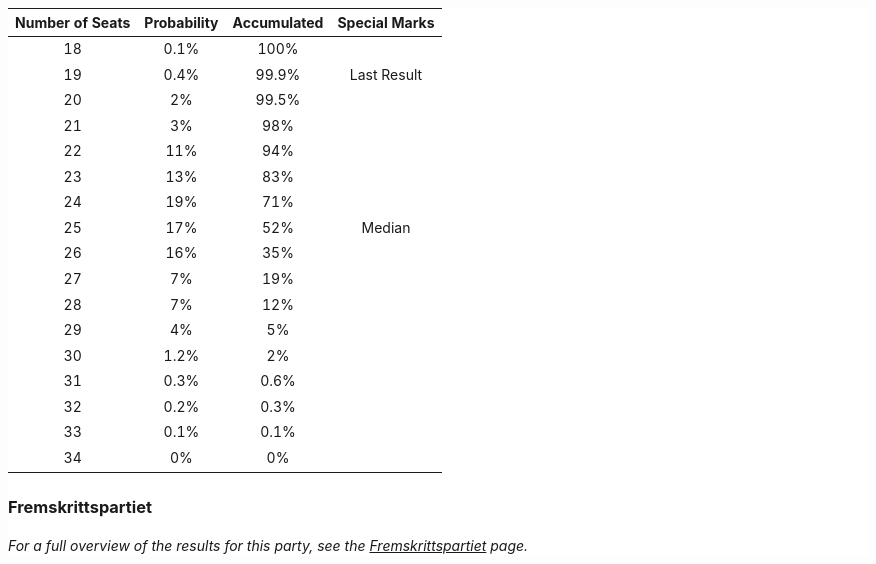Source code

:| Number of Seats | Probability | Accumulated | Special Marks |
|:---------------:|:-----------:|:-----------:|:-------------:|
| 18 | 0.1% | 100% |  |
| 19 | 0.4% | 99.9% | Last Result |
| 20 | 2% | 99.5% |  |
| 21 | 3% | 98% |  |
| 22 | 11% | 94% |  |
| 23 | 13% | 83% |  |
| 24 | 19% | 71% |  |
| 25 | 17% | 52% | Median |
| 26 | 16% | 35% |  |
| 27 | 7% | 19% |  |
| 28 | 7% | 12% |  |
| 29 | 4% | 5% |  |
| 30 | 1.2% | 2% |  |
| 31 | 0.3% | 0.6% |  |
| 32 | 0.2% | 0.3% |  |
| 33 | 0.1% | 0.1% |  |
| 34 | 0% | 0% |  |

### Fremskrittspartiet

*For a full overview of the results for this party, see the [Fremskrittspartiet](party-fremskrittspartiet.html) page.*
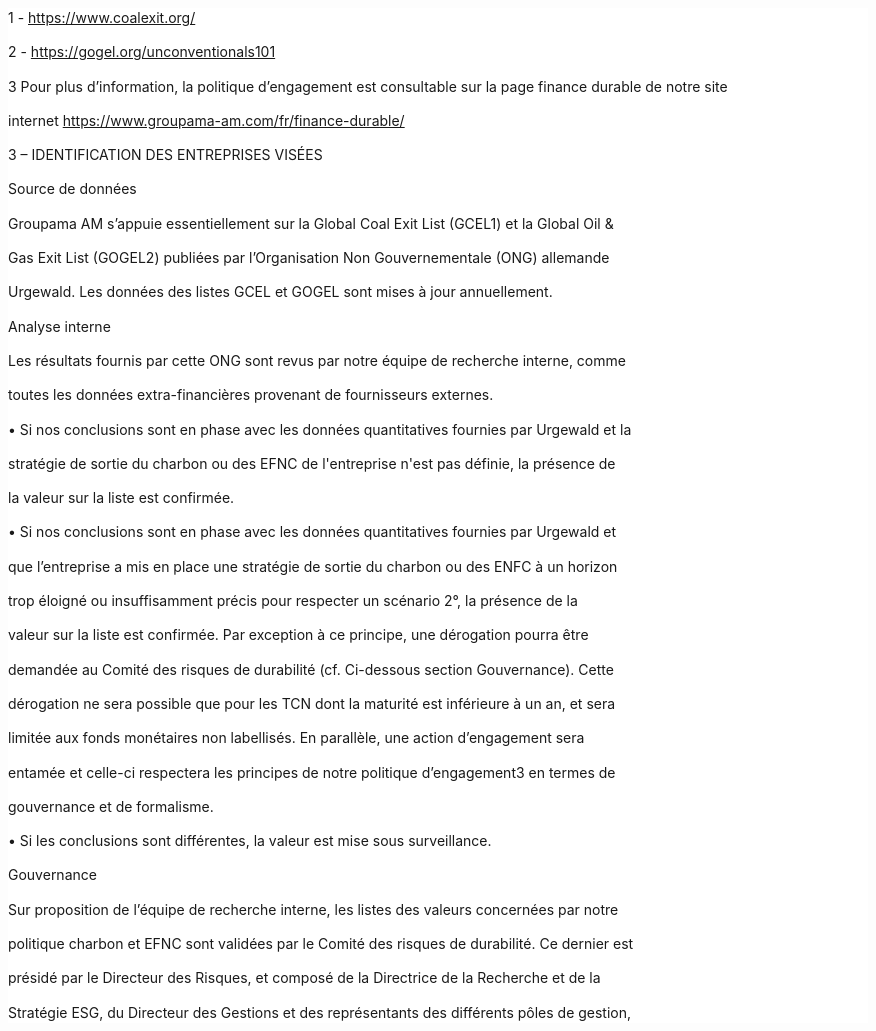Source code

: 1 - https://www.coalexit.org/

2 - https://gogel.org/unconventionals101

3 Pour plus d’information, la politique d’engagement est consultable sur la page finance durable de notre site

internet https://www.groupama-am.com/fr/finance-durable/



3 – IDENTIFICATION DES ENTREPRISES VISÉES



Source de données

Groupama AM s’appuie essentiellement sur la Global Coal Exit List (GCEL1) et la Global Oil \&

Gas Exit List (GOGEL2) publiées par l’Organisation Non Gouvernementale (ONG) allemande

Urgewald. Les données des listes GCEL et GOGEL sont mises à jour annuellement.



Analyse interne

Les résultats fournis par cette ONG sont revus par notre équipe de recherche interne, comme

toutes les données extra-financières provenant de fournisseurs externes.

• Si nos conclusions sont en phase avec les données quantitatives fournies par Urgewald et la

stratégie de sortie du charbon ou des EFNC de l'entreprise n'est pas définie, la présence de

la valeur sur la liste est confirmée.

• Si nos conclusions sont en phase avec les données quantitatives fournies par Urgewald et

que l’entreprise a mis en place une stratégie de sortie du charbon ou des ENFC à un horizon

trop éloigné ou insuffisamment précis pour respecter un scénario 2°, la présence de la

valeur sur la liste est confirmée. Par exception à ce principe, une dérogation pourra être

demandée au Comité des risques de durabilité (cf. Ci-dessous section Gouvernance). Cette

dérogation ne sera possible que pour les TCN dont la maturité est inférieure à un an, et sera

limitée aux fonds monétaires non labellisés. En parallèle, une action d’engagement sera

entamée et celle-ci respectera les principes de notre politique d’engagement3 en termes de

gouvernance et de formalisme.

• Si les conclusions sont différentes, la valeur est mise sous surveillance.



Gouvernance

Sur proposition de l’équipe de recherche interne, les listes des valeurs concernées par notre

politique charbon et EFNC sont validées par le Comité des risques de durabilité. Ce dernier est

présidé par le Directeur des Risques, et composé de la Directrice de la Recherche et de la

Stratégie ESG, du Directeur des Gestions et des représentants des différents pôles de gestion,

··········

Required work:
Out of the entries above, write out only the lines between the line holding "valeur sur la liste est confirmée. Par" and the line holding "dérogation ne sera", inclusive, each exactly as given.

Problem solution:
valeur sur la liste est confirmée. Par exception à ce principe, une dérogation pourra être

demandée au Comité des risques de durabilité (cf. Ci-dessous section Gouvernance). Cette

dérogation ne sera possible que pour les TCN dont la maturité est inférieure à un an, et sera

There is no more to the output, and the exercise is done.